One concrete pitfall to avoid: some advice pushes you to publish a markdown copy of every single page. Done at scale, that can create large-scale duplicate content, dilute your crawl budget and actively hurt your SEO. Keep your /llms.txt curated.
So should you bother?
A nuanced yes-and-no.
Yes, if it is low effort and you have documentation or key pages worth exposing to AI agents and developer tools. That is the use case with the strongest documented value today: tools like Cursor, GitHub Copilot and Claude pull external docs in real time, and a clean llms.txt that points to yours genuinely helps them.
No, if you are counting on it to increase your citations in ChatGPT, Perplexity or Google. There is no evidence it does that, and the effort pays off far better elsewhere: building real authority and getting cited by trusted third-party sources. That is the entire argument of our playbook, how to get recommended by ChatGPT in 2026.
If you want to actually measure whether AI engines mention you, that is a different and more useful exercise. Start with our guide on how to check if your brand appears in ChatGPT, then browse our GEO tool reviews to track it at scale. Two affordable options with free or low-cost tiers for monitoring your prompts are Rankscale and Orchly. Publishing an llms.txt is a fine afternoon's work; just spend the rest of the week on the things that actually move your visibility.
Sources
- llms.txt specification — Jeremy Howard, Answer.AI (September 3, 2024): llmstxt.org.
- Otterly.ai, "The llms.txt experiment" — share of AI crawler requests hitting llms.txt: otterly.ai.
- Google's position that it does not use llms.txt — Gary Illyes and John Mueller, July 2025 (on-the-record statements).

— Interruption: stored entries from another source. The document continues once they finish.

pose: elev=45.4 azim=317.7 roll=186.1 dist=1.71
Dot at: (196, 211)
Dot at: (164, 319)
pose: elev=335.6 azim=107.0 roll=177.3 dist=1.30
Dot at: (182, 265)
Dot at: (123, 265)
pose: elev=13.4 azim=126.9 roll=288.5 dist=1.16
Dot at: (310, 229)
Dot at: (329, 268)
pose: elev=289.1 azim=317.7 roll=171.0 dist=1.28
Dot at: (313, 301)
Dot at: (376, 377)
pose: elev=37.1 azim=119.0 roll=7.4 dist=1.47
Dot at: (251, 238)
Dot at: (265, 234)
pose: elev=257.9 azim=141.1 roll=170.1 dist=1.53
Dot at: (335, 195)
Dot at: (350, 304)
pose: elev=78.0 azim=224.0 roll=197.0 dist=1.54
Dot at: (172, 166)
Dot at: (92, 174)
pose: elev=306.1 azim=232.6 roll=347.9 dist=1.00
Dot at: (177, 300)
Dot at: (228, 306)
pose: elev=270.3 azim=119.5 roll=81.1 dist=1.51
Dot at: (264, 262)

- Adoption (~10%) — SE Ranking, 300,000-domain study, early 2026.
- Crawler fetch observations — Profound (Microsoft and OpenAI crawlers fetching llms.txt) and Google's inclusion of an llms.txt in its agent-to-agent (A2A) protocol.
Frequently asked questions
- Do ChatGPT and Perplexity read llms.txt?
- Not as an official signal. OpenAI, Anthropic and Perplexity document their crawlers through robots.txt and do not list llms.txt as a citation or discovery input. Some bots have been observed fetching the file, but fetching is not the same as using it to decide citations.
- Does llms.txt help my Google ranking or AI Overviews?
- No. Google has stated on the record that it does not use llms.txt; Gary Illyes confirmed this in July 2025 and John Mueller compared it to the discredited meta keywords tag. There is no evidence it influences AI Overviews or AI Mode.
- Is llms.txt the same as robots.txt?
- No. robots.txt controls which crawlers may access your site; llms.txt gives AI systems a curated summary of your content. llms.txt blocks nothing and does not control access.
- Should I create a markdown copy of every page?
- Be careful. Duplicating every page as indexable markdown can create large-scale duplicate content that dilutes crawl budget and can hurt your SEO. Keep /llms.txt as a curated index; use /llms-full.txt only deliberately.
- What is the strongest real use case for llms.txt today?
- Documentation for developer tools and agents. Tools like Cursor, GitHub Copilot and Claude retrieve external docs in real time, and a clean llms.txt pointing to your docs helps them. That is where the documented value is strongest right now.